Assignment → Render the lines of the records as a numbered list with blank lines omitted, beginning at the line that contains "SesliChat odaları ile" and stopping after the line that contains "paylaşımlar oluşturuyor.".

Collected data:
____________

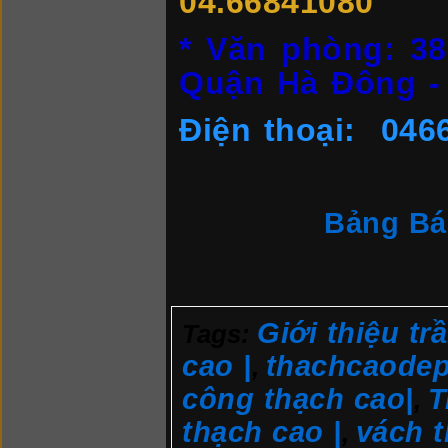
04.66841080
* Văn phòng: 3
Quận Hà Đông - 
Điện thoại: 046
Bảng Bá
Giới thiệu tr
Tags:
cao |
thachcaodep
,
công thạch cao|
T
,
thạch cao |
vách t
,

____________

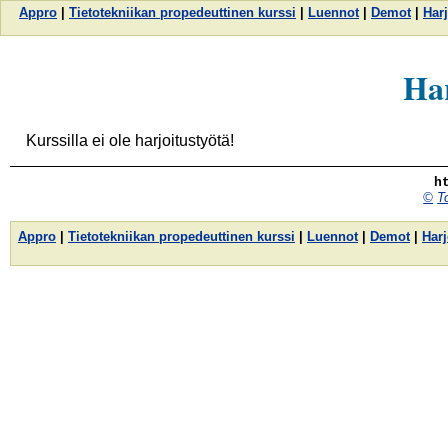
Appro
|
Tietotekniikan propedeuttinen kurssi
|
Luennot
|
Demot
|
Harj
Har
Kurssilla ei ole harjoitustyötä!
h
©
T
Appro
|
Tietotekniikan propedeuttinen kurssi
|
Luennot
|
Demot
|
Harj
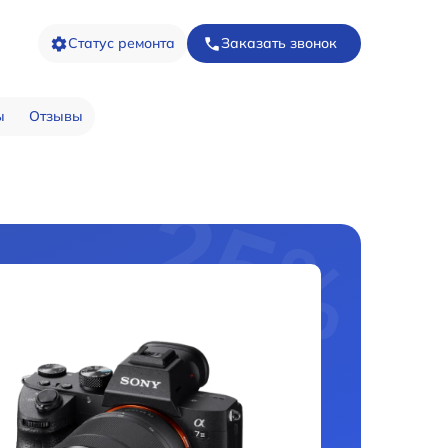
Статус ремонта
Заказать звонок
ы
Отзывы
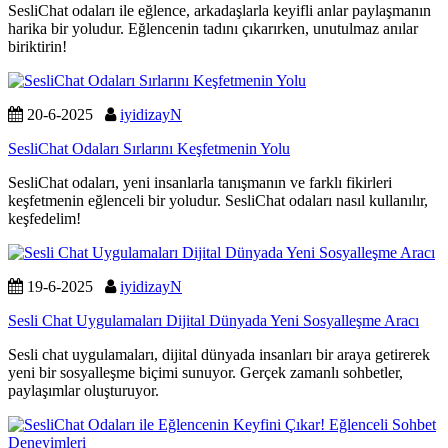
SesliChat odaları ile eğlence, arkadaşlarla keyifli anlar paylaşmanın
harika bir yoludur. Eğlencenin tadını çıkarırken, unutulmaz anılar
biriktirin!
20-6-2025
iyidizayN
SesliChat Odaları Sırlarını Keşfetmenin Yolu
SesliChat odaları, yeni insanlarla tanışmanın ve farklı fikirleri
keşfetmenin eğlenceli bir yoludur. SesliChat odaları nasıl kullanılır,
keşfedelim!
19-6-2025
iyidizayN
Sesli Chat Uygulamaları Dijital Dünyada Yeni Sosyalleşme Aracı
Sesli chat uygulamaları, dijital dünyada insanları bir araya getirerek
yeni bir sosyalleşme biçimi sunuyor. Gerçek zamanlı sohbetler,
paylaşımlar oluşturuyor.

____________

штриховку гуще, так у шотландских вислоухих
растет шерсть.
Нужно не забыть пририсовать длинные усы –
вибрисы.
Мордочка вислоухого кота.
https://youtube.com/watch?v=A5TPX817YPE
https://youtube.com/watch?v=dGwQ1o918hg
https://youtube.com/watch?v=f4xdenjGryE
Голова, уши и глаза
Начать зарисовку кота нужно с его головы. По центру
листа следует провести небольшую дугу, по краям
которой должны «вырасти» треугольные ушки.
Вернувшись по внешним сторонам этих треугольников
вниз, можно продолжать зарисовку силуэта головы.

____________

Response below →
1. SesliChat odaları ile eğlence, arkadaşlarla keyifli anlar paylaşmanın
2. harika bir yoludur. Eğlencenin tadını çıkarırken, unutulmaz anılar
3. biriktirin!
4. 20-6-2025
5. iyidizayN
6. SesliChat Odaları Sırlarını Keşfetmenin Yolu
7. SesliChat odaları, yeni insanlarla tanışmanın ve farklı fikirleri
8. keşfetmenin eğlenceli bir yoludur. SesliChat odaları nasıl kullanılır,
9. keşfedelim!
10. 19-6-2025
11. iyidizayN
12. Sesli Chat Uygulamaları Dijital Dünyada Yeni Sosyalleşme Aracı
13. Sesli chat uygulamaları, dijital dünyada insanları bir araya getirerek
14. yeni bir sosyalleşme biçimi sunuyor. Gerçek zamanlı sohbetler,
15. paylaşımlar oluşturuyor.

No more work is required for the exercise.